Tomlumun her kesimi, farklı ancak ortak yola çıkan taleplerle her gün sokaklarda.
***
Memleketin mahkemelerinde yine cezalar yağdırıldı.
Yumruklar havaya kalktı! Eğilmedi onurlu başlar!
Tüm dünya, daha hâlâ “Hangisi iyiydi, kim kazandı?” sorularıyla döndürülmeye çalışılırken, bir ülke paramparça edilmekteydi.
Ortadoğu yeniden pervasızca kana bulanmaktaydı.
Ukraynalılar ve Kürtler... şimdi nasıl da farklı farklı, bambaşka dillerle anlatılmaya başlanıldı.
Ve yaşadığımız ülkelerdeki hak gaspları, inceden inceden iliklerimize dek ulaştı.
İnceden inceden, hissettirmeden.
Bu hissettirmemeye karşı, onlarca organizasyon binlerce insan daha yoğun, harıl harıl çalışmaya başladı.
Yaşadığımız ülkelerde de her gün eylem, her gün protesto, her gün işgal.
***
Memleketin mahkemelerinde yine cezalar yağdırıldı.
Yumruklar havaya kalktı! Eğilmedi onurlu başlar!

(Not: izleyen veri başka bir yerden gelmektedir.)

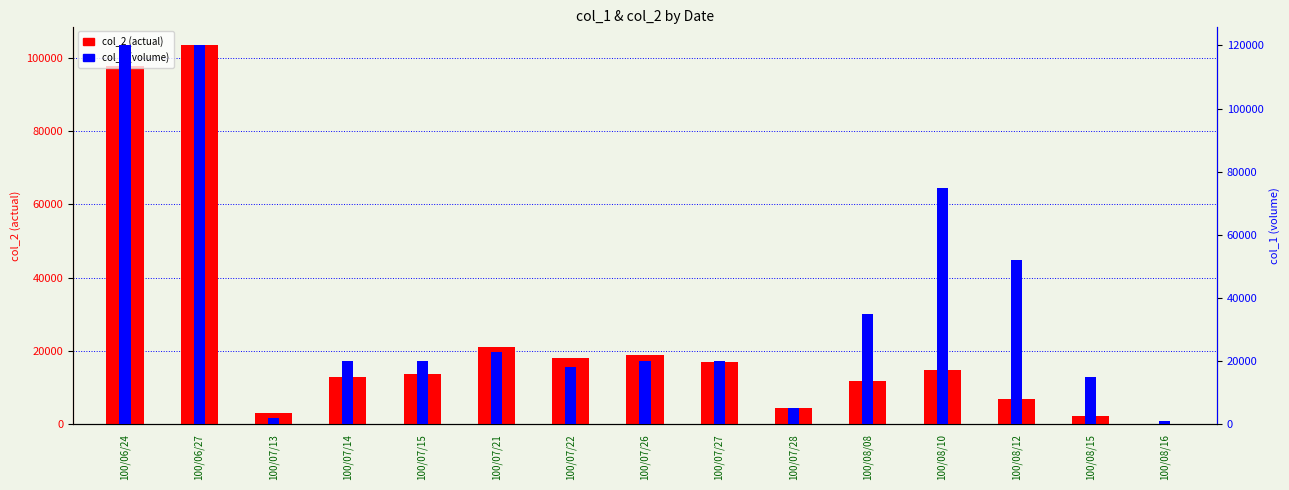

At how many categories does at least one series exceed 95618?

2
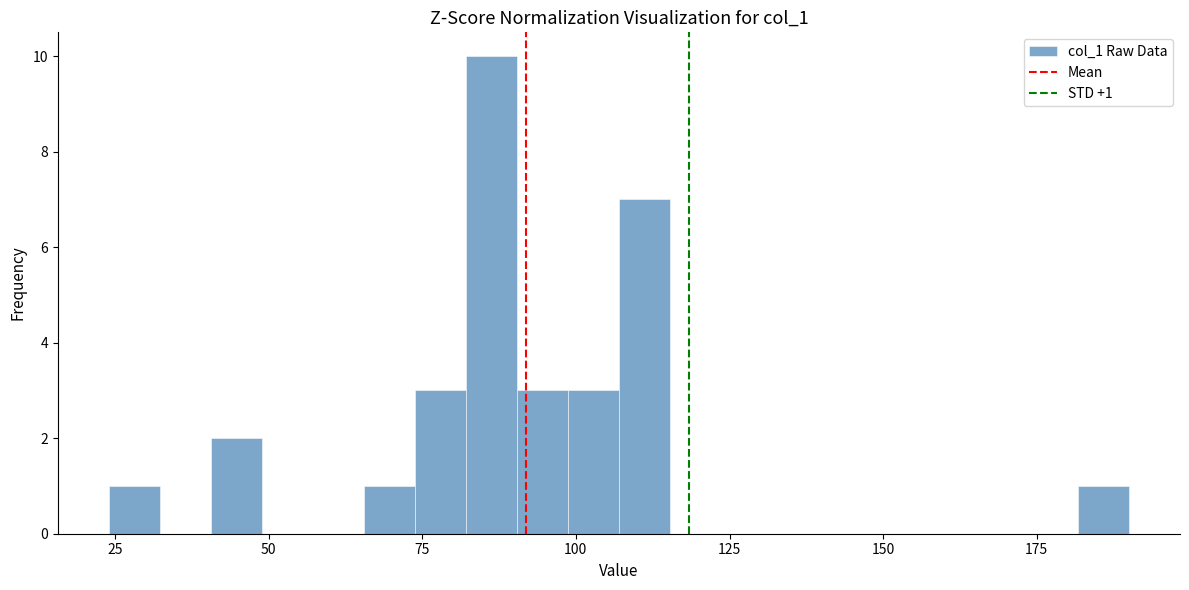

Around what value on the x-axis is the tallest bar? Give the approximate position of its centre, as read against the axis.

85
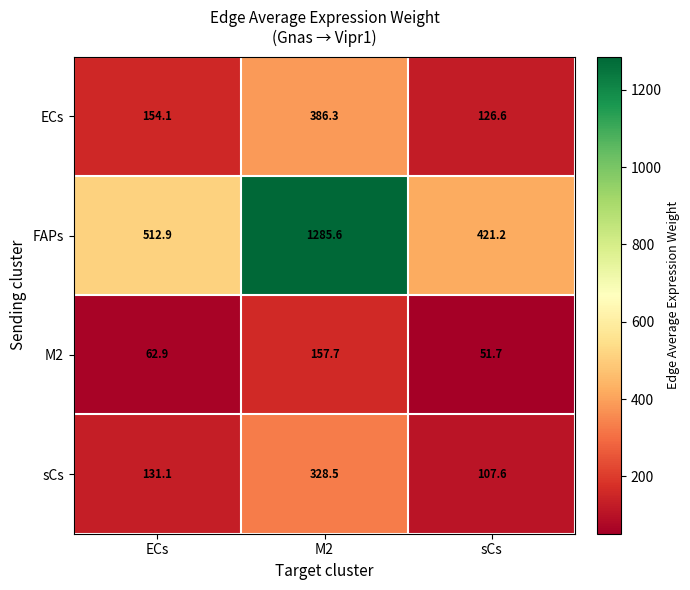

What is the minimum value shown in the chart?

51.7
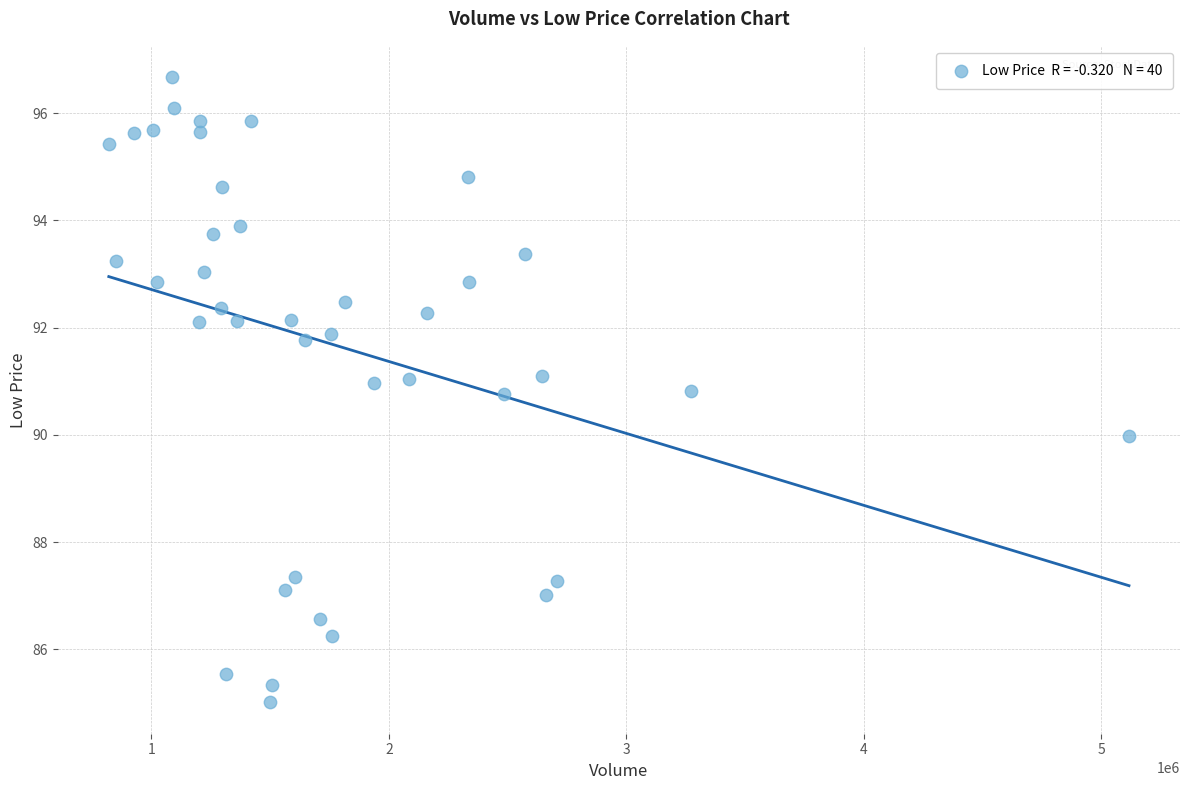

What is the range of X values (max minus min)?

4295300.0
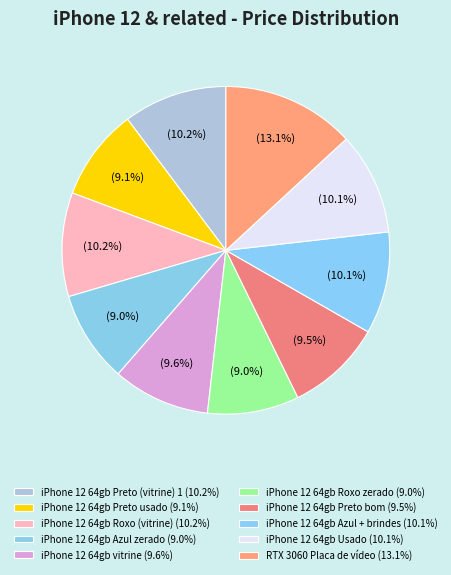

Which category has the smallest portion of the pie?

iphone 12 64gb - azul - estou zerado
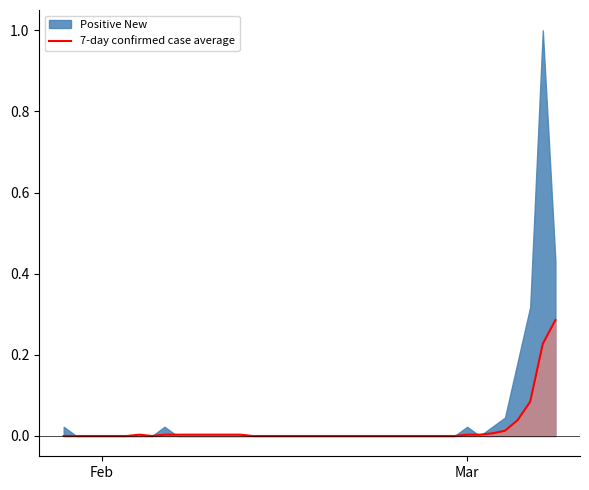

Is it true that 7-day confirmed case average equals 0.0 at Feb?

True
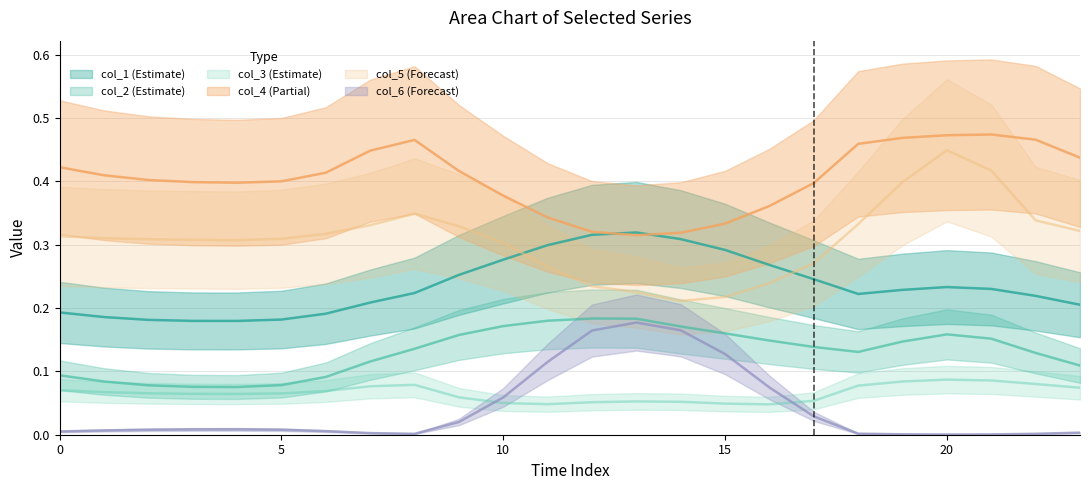

List the labels in order of col_6 value, smallest first.

20, 21, 19, 8, 22, 18, 7, 23, 0, 6, 1, 2, 5, 3, 4, 9, 17, 10, 16, 11, 15, 12, 14, 13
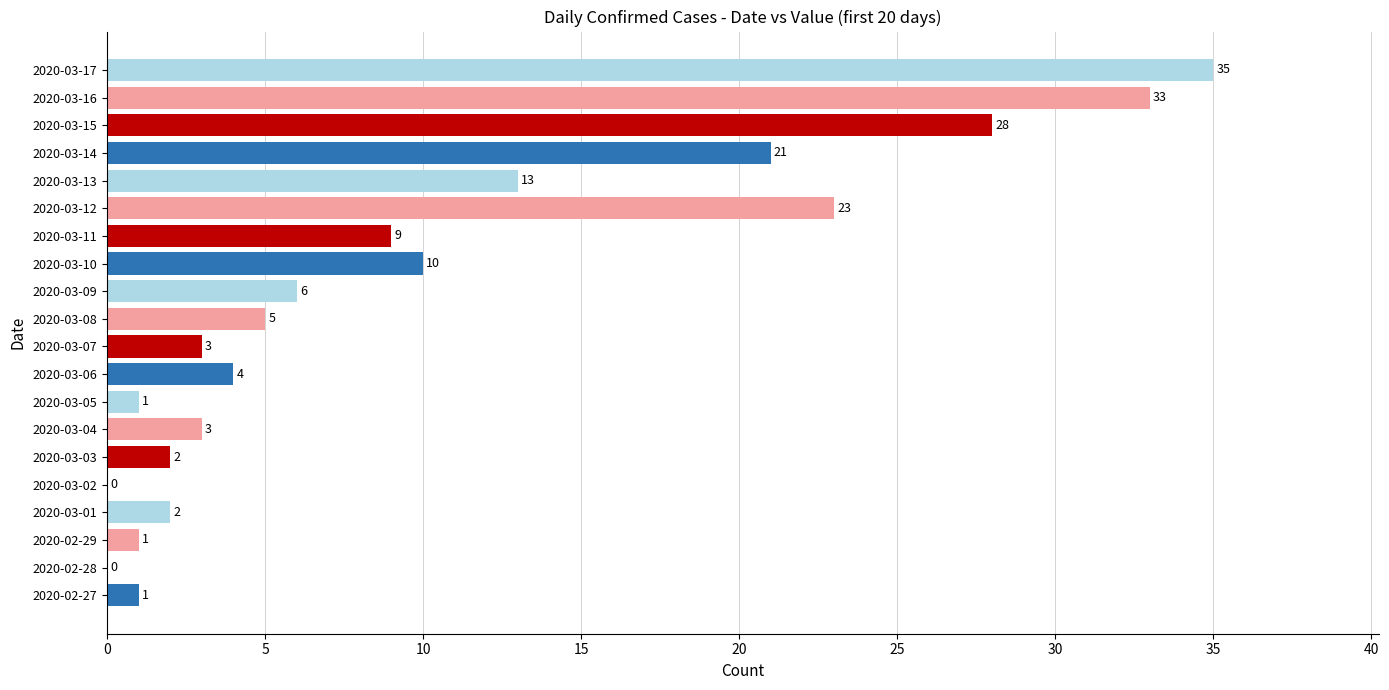

The chart shows a value of 2 at 2020-03-08. True or false?

False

Adını bildiğimiz bilmediğimiz nice sıkılı yumruk ve onurlu baş gelip geçti bu yeryüzünden.
Ve hepsi bize şu yolu işaret etti: Sel gider, kum kalır!
Gerçekliği paramparça edilmiş bu dünya gerçekliğinde, bambaşka bir 1 Mayıs bekliyor bizi. Bu açık.
Bu 1 Mayıs’ın döngüsü, böylesi bir tarihsel dönemeçte, aslında-esasta önümüzdeki 1 Mayıslar’ın da gümbürtüsü!